*TASK PROMPT*. An exact copy of the records is required, minus the pictures they hold.

Stored entries:
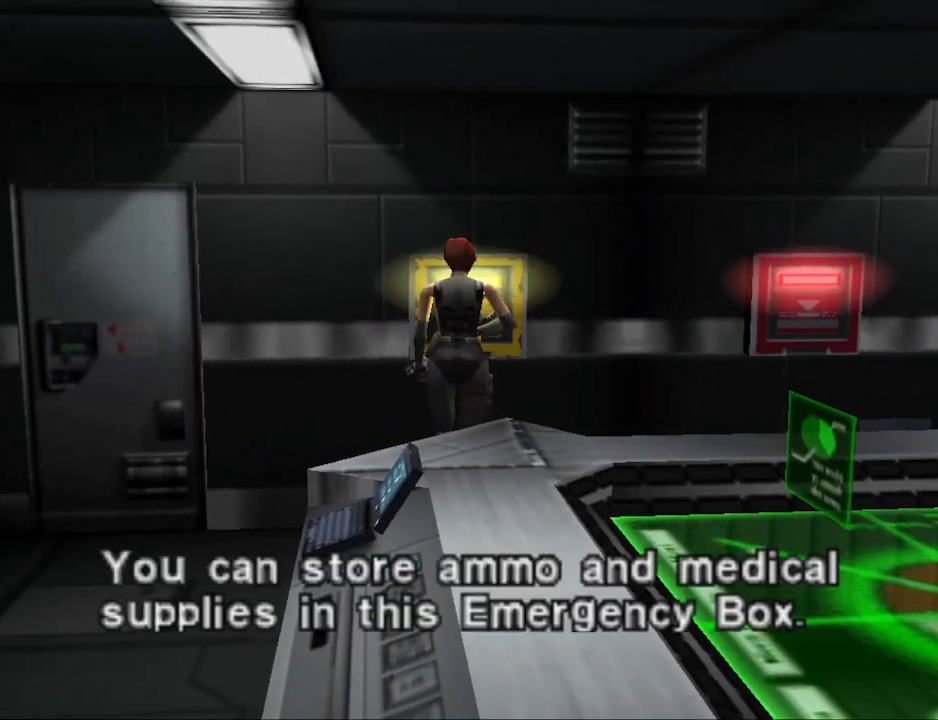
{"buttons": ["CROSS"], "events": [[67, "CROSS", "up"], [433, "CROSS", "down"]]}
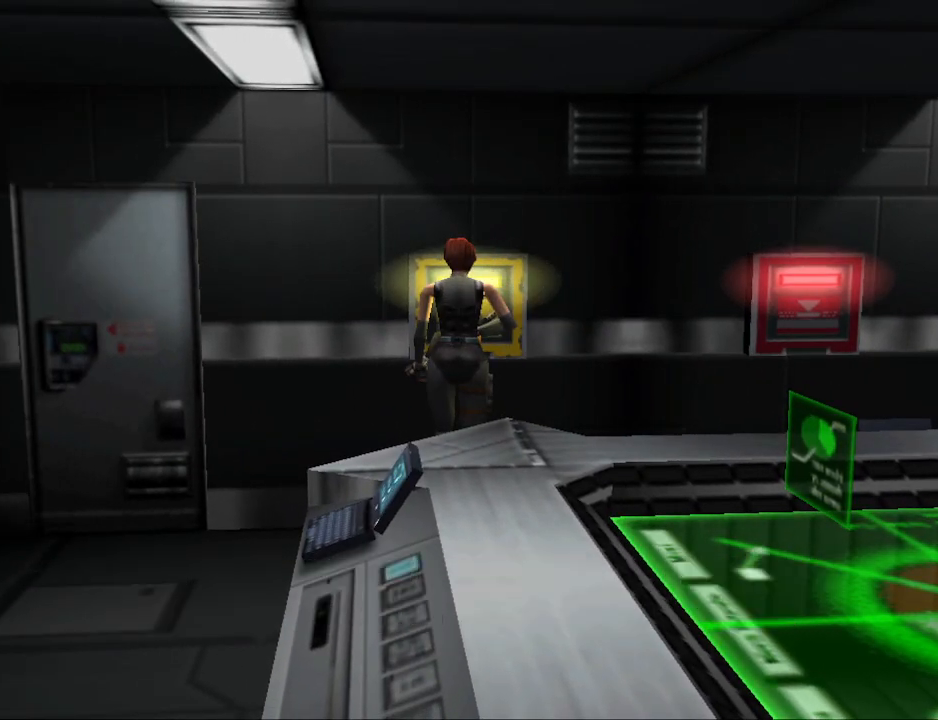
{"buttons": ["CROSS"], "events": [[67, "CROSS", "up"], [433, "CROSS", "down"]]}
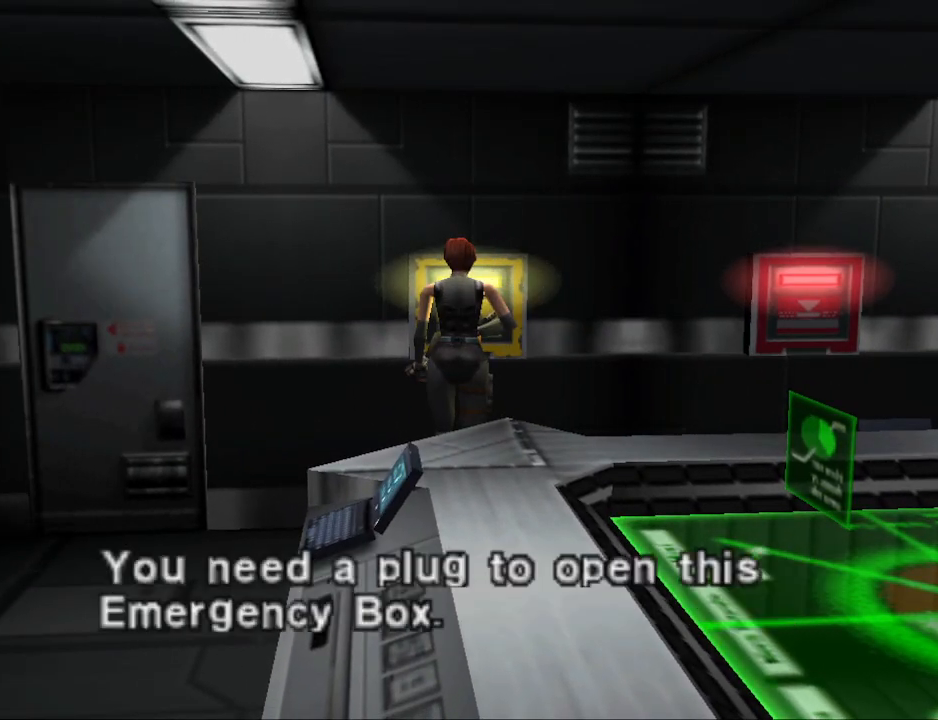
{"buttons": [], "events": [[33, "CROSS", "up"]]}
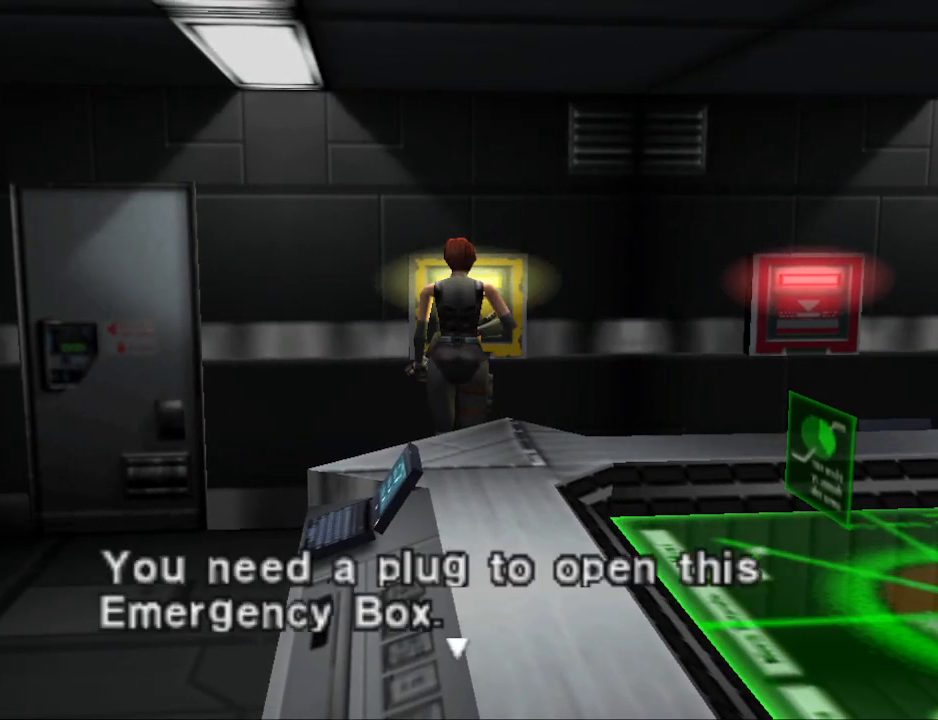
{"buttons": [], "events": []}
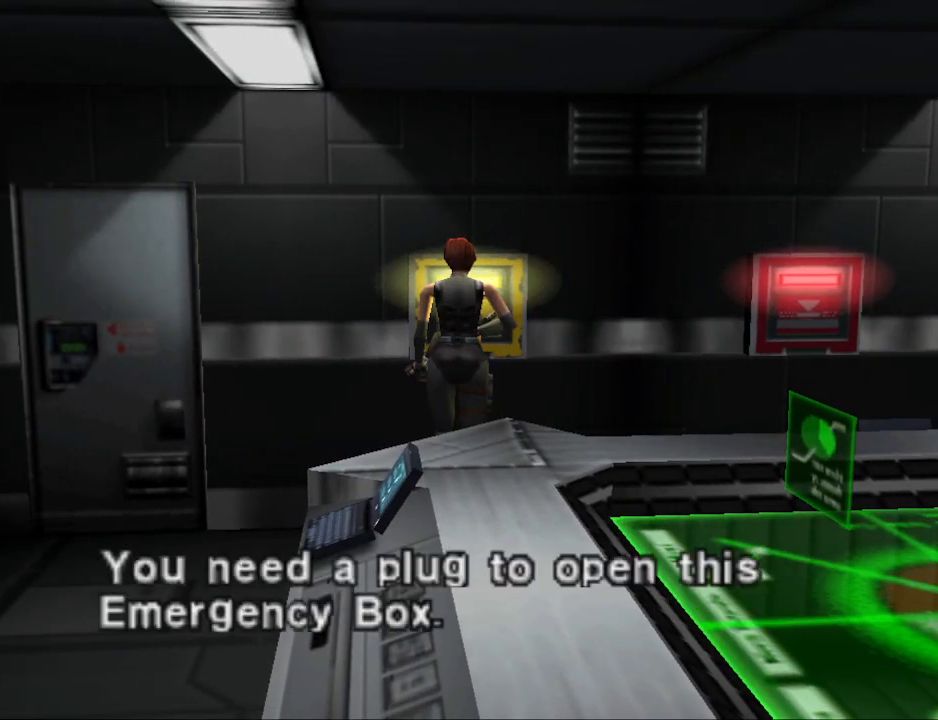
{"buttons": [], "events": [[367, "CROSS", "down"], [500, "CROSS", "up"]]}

*YOUR SOLUTION*.
{"buttons": ["CROSS"], "events": [[67, "CROSS", "up"], [433, "CROSS", "down"]]}
{"buttons": ["CROSS"], "events": [[67, "CROSS", "up"], [433, "CROSS", "down"]]}
{"buttons": [], "events": [[33, "CROSS", "up"]]}
{"buttons": [], "events": []}
{"buttons": [], "events": [[367, "CROSS", "down"], [500, "CROSS", "up"]]}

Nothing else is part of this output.